International consortium to discuss genetic causes of schizophrenia
Today, the Royal College of Surgeons in Ireland (RCSI) will host a two day International Brain and Behaviour Consortium meeting on Chromosome 22q11.2 Deletion Syndrome (22q11.2DS). Patients with this genetic disorder have high rates of schizophrenia and other psychiatric disorders. This meeting will bring together leading researchers from around the world to examine how the study of this genetic condition can increase our understanding of the causes of schizophrenia and other psychiatric disorders.
22q11.2 Deletion Syndrome (22q11.2DS) is a syndrome caused by the deletion of a small piece of chromosome 22. The International Consortium has recently received grant funding of US$12 million from the National Institutes of Health (USA) to examine the genetic reasons for the high rates of schizophrenia and other disorders in people who are affected with 22q11.2DS.

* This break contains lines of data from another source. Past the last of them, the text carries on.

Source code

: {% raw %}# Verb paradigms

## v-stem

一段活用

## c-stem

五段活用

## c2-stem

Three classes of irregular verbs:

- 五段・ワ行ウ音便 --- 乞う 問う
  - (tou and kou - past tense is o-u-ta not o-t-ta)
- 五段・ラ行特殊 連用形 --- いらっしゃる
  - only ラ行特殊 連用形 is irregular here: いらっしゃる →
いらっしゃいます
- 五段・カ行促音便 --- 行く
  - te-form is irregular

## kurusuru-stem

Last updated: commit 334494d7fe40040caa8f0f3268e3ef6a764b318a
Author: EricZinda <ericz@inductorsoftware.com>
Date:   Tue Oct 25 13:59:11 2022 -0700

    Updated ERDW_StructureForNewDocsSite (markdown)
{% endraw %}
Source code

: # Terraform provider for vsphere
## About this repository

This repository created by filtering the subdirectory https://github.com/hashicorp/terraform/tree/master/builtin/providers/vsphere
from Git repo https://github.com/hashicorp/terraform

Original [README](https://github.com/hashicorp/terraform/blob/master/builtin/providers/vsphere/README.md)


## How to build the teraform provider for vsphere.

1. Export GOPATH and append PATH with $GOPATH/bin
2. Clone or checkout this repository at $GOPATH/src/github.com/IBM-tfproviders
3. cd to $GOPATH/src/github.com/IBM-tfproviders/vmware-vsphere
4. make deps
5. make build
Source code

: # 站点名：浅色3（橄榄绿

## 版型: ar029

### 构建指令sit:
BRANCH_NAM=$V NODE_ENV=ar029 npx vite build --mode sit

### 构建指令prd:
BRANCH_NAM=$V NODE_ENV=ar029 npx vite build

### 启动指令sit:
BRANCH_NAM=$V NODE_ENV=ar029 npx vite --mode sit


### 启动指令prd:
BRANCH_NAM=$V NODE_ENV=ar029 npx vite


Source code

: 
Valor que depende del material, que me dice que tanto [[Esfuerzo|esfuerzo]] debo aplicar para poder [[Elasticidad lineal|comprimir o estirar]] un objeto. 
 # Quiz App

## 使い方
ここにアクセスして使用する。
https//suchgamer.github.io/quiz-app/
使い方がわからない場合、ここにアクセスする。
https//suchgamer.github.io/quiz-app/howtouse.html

Speaking on the conference, Professor Raquel Gur, Professor of Psychiatry at the University of Pennsylvania School of Medicine and Consortium Lead, said: "On behalf of the International Brain Behaviour Consortium and many individual and families affected by 22q11.2DS, we are deeply grateful to our hosts in Dublin. The funding from the National Institutes of Health in the US will provide us with the opportunity to advance the understanding of this under-recognised neurogenetic condition. The knowledge generated can provide a window to the brain that will benefit millions throughout the world."
The conference will discuss the goals of the International Brain and Behaviour Consortium in planning to implement genetic strategies to identify the causes of schizophrenia in 22q11.2DS and in the general population.
Professor Kieran Murphy, Professor of Psychiatry at the School of Medicine, RCSI and member of the Consortium said: ‘I am delighted to welcome delegates from around the world to Dublin for this important meeting. By helping to discover the causes of schizophrenia and other psychiatric disorders in people with this genetic condition, we hope to be able to develop new and better treatments for schizophrenia and other severely disabling psychiatric disorders.'
The effects of 22q11.2DS vary from person to person and is not always diagnosed quickly. Common side effects of this condition can include heart, eye and kidney issues, learning difficulties, Velopharyngeal insufficiency (VPI) and cleft palate as well as emotional and mental health concerns.